Apple calls OpenAI's hardware business 'rotten to its core' in trade secret theft lawsuit
The lawsuit also names io Products, the hardware company led by Jony Ive.
Apple is suing OpenAI and two of its former employees who currently work at the AI company, for theft of its trade secrets. In a lawsuit filed in federal court Friday, Apple alleges extensive misconduct by the company it once partnered with, describing its hardware business as "rotten to its core."
The lawsuit also names io Products, the Jony Ive-led hardware startup acquired by OpenAI last year, as complicit in the trade secret theft. It doesn't mention Ive by name, but described the organization as complicit in "a coordinated pattern of misconduct at an institutional level" within OpenAI.
The filing also names Chang Liu, a former senior system electrical engineer at Apple, and Tang Yew Tan, a former Apple VP who is now OpenAI's Chief Hardware Officer. Apple claims that both Liu and Tan shared trade secrets with OpenAI. Liu, according to Apple's lawyers, "surreptitiously accessed and downloaded dozens of Apple's confidential hardware-related files, including voluminous, detailed information about unreleased products, engineering presentations, technical specifications, and proprietary project data."
Apple also claims that Tan "has directed job candidates still working for Apple to bring 'actual parts' from Apple to their interviews for 'show and tell' sessions in which he and his team at OpenAI can elicit still more Apple confidential information." In all, Apple says that more than 400 of its former employees have taken jobs at OpenAI and that the company's interview process if structured "to try to solicit additional confidential Apple information."
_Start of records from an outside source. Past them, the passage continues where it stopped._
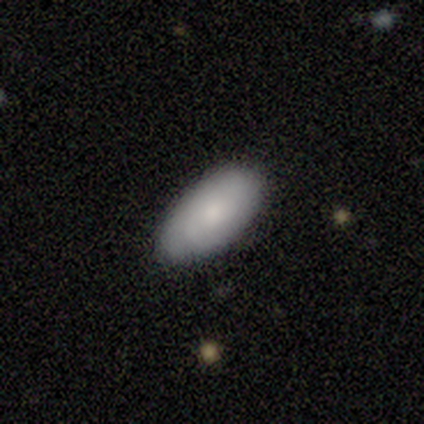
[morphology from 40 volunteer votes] Smooth or featured? smooth (70%)
How rounded? in between (96%)
Merging? none (95%)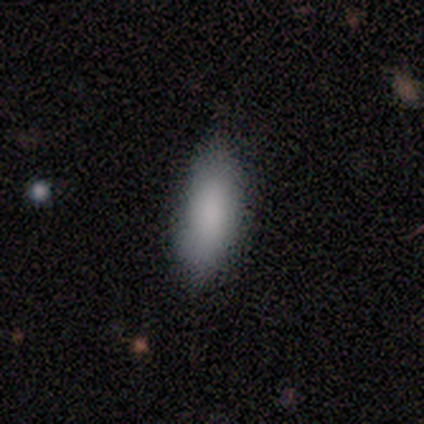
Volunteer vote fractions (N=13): Smooth or featured: smooth — 100%
How rounded: in between — 77% (cigar-shaped — 23%)
Merging: none — 85% (minor disturbance — 15%)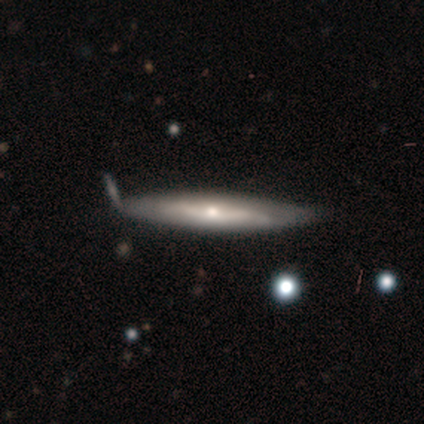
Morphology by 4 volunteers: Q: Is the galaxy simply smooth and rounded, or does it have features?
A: featured or disk — 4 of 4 (100%).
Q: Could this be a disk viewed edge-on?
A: yes — 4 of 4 (100%).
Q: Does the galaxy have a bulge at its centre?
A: rounded — 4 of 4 (100%).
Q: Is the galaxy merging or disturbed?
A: none — 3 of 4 (75%).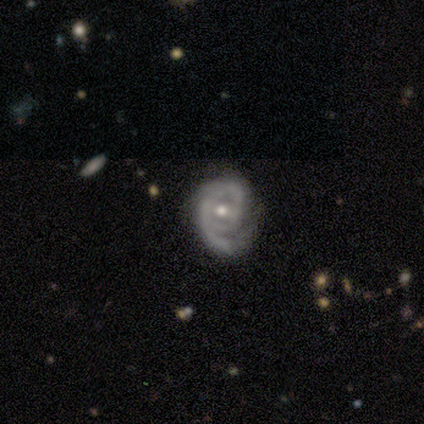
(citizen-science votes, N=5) Morphology: type=featured or disk (100%); edge-on=no (100%); bar=no (60%); spiral arms=yes (100%); winding=medium (60%); arm count=2 (60%); bulge=moderate (60%); merging=minor disturbance (60%).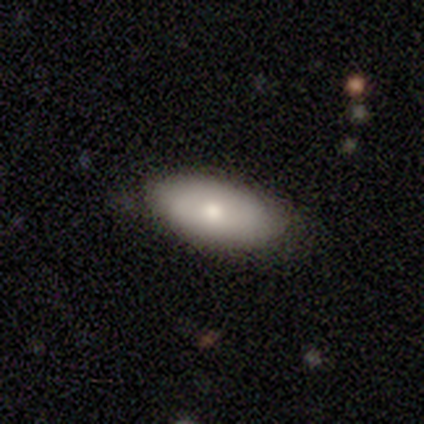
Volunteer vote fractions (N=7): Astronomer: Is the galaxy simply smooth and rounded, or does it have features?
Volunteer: smooth — 57% (runner-up: featured or disk, 43%).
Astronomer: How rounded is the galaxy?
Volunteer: in between — 100%.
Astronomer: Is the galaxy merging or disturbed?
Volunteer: none — 100%.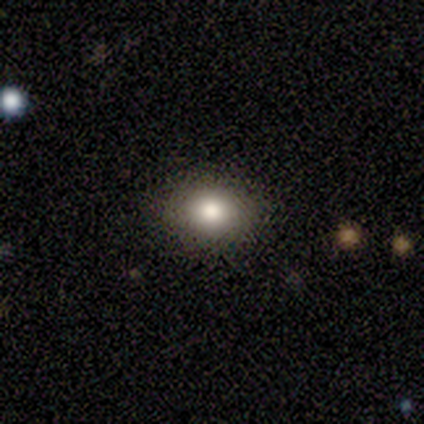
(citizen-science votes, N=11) Smooth or featured: smooth — 82% (featured or disk — 9%)
How rounded: in between — 56% (round — 44%)
Merging: none — 80% (minor disturbance — 10%)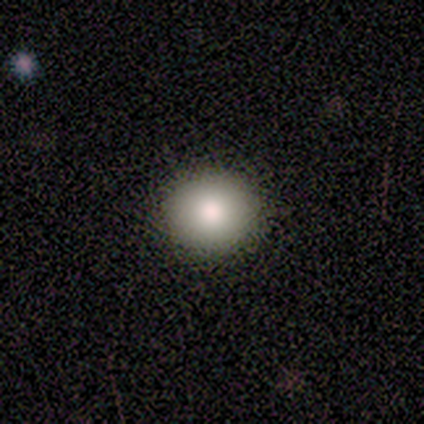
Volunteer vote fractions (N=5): A smooth galaxy with no disk features (40%, tied with star or artifact) that is round (50%, tied with in between).

Vote fractions:
- Smooth or featured? smooth: 40% (tied) / star or artifact: 40% (tied) / featured or disk: 20%
- How rounded? round: 50% (tied) / in between: 50% (tied) / cigar-shaped: 0%
- Merging? none: 67% / minor disturbance: 33% / major disturbance: 0% / merger: 0%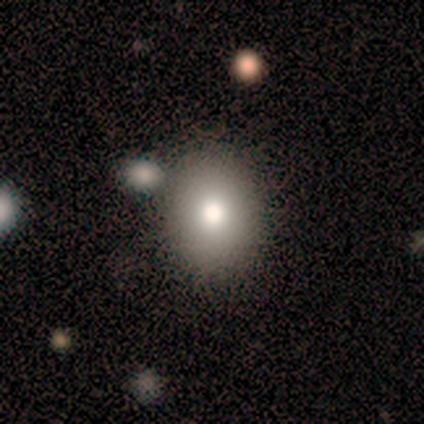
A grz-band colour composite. It shows a smooth galaxy with no disk features (75%) that is in between round and cigar-shaped (67%). Merging: none (67%).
OpenAI didn't immediately respond to a request for comment on the allegations. The company "never responded" when Apple reached out about its concerns, the lawsuit says.
In the filing, Apple says that it's likely not aware of the full extent of OpenAI's misconduct. "This much is clear, however: at every level, from members of its Technical Staff to its Chief Hardware Officer, and in coordination with business partners, OpenAI has been stealing Apple's trade secrets and confidential information," it says. "As a natural result, OpenAI's nascent hardware business now rests on the shakiest of foundations, rotten to its core by its illegal reliance on misappropriated trade secrets."
The lawsuit comes as Apple is still partnering with OpenAI for Apple Intelligence. In a footnote, Apple says that its existing agreement, which allows the iPhone maker to integrate chatGPT into its devices, "is not at issue here" and that its allegations of trade secret theft have "no connection" to the arrangement.